Dispongo, créeme, de un alto estatus y de gran independencia.
Alivia,
pues, tu aflicción. Por otra parte, si no fuera por el aguijón profundo del
deseo reprimido y el tedio infinito de un pensamiento sin horizontes, esas
mujeres –casi todas traídas de los confines de la pobreza y del prejuicio, o
compradas en aldeas remotas para ir a vivir toda su vida fértil en la comodidad
y en la opulencia del palacio, plenamente disponibles para el amor– estarían
vivas ya en el paraíso, volviéndoseles la muerte, un día, un mero accidente
convencional, anodina frontera.
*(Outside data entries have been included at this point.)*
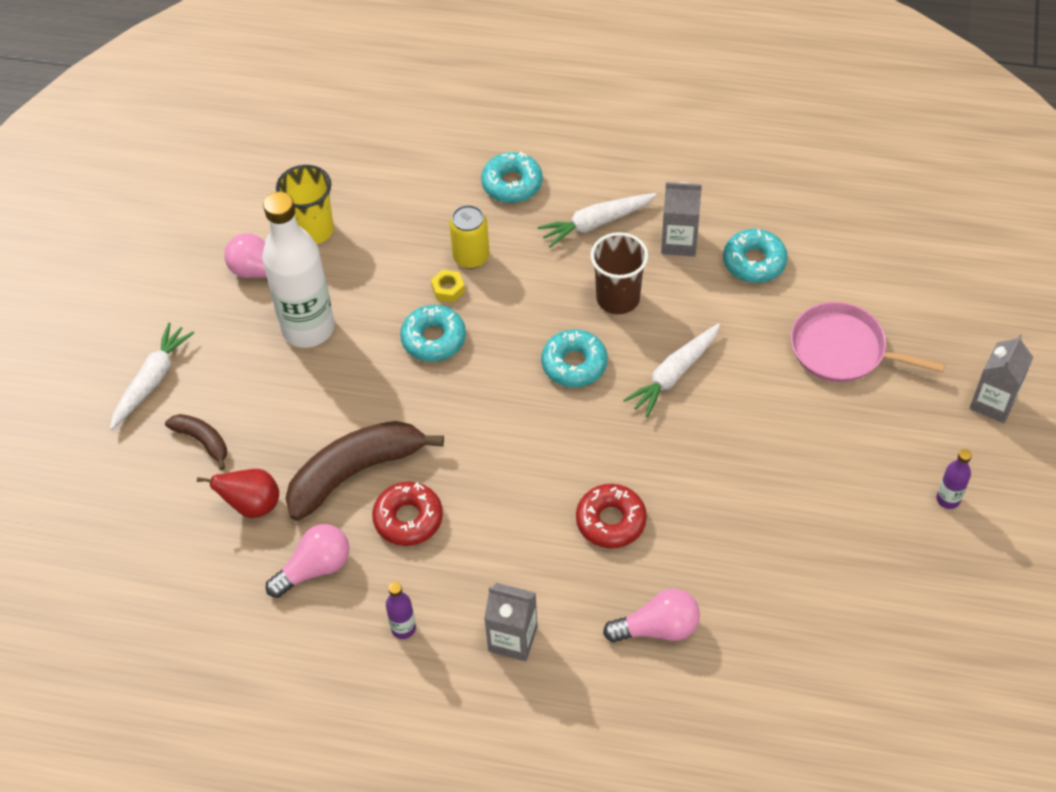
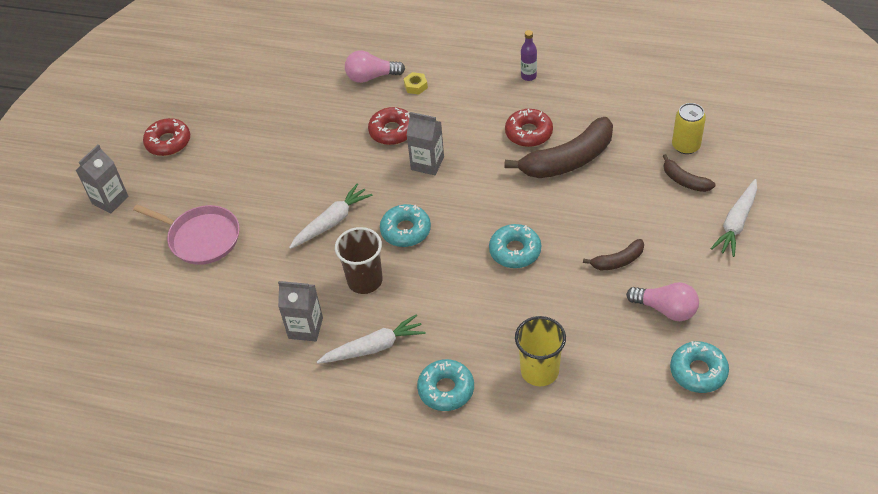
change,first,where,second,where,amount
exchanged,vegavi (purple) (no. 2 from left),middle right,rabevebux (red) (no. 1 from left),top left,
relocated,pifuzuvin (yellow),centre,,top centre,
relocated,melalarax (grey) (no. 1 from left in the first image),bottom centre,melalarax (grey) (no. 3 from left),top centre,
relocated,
El sector femenino del Serrallo se llama,
realmente, Casa de la Felicidad. Pero el desierto inmenso que se extiende por
la mente de las concubinas, donde el espejismo obstinado se alza desde el oasis
siempre deseado, raras veces asido –el tálamo sultánico–, donde sacian su gran
sed, les arrebata la serenidad, las mueve a mil caprichos, mil conflictos…
Gran
excepción para la pelirroja Baladine. No es árabe, ni turca o persa, ni
siquiera circasiana: ¡dicen que por ella circula sangre rusa! Refulge en el
harén por su color y la profunda sensualidad que exhala, y el Sultán parece
deslumbrado por la luminosa blancura de su piel, de cuyo fondo irrumpe un color
rosáceo, y por la transparencia y la tonalidad zafírea de sus ojos, cual
almendras de mar. Baladine ha ganado tal favor en su lecho, del cual ha
desplazado en gran medida a la sultana, única esposa real, menos joven y menos
bella, convirtiéndose así en kadine, segunda
esposa.
La
jerarquía de las mujeres en el Serrallo es algo tan nítido y efectivo como la
de los ángeles en el cielo. Así, a la sultana la sigue la kadine, esposa oficial de elevado estatus, y a ésta las ikbals, esposas de rango inferior.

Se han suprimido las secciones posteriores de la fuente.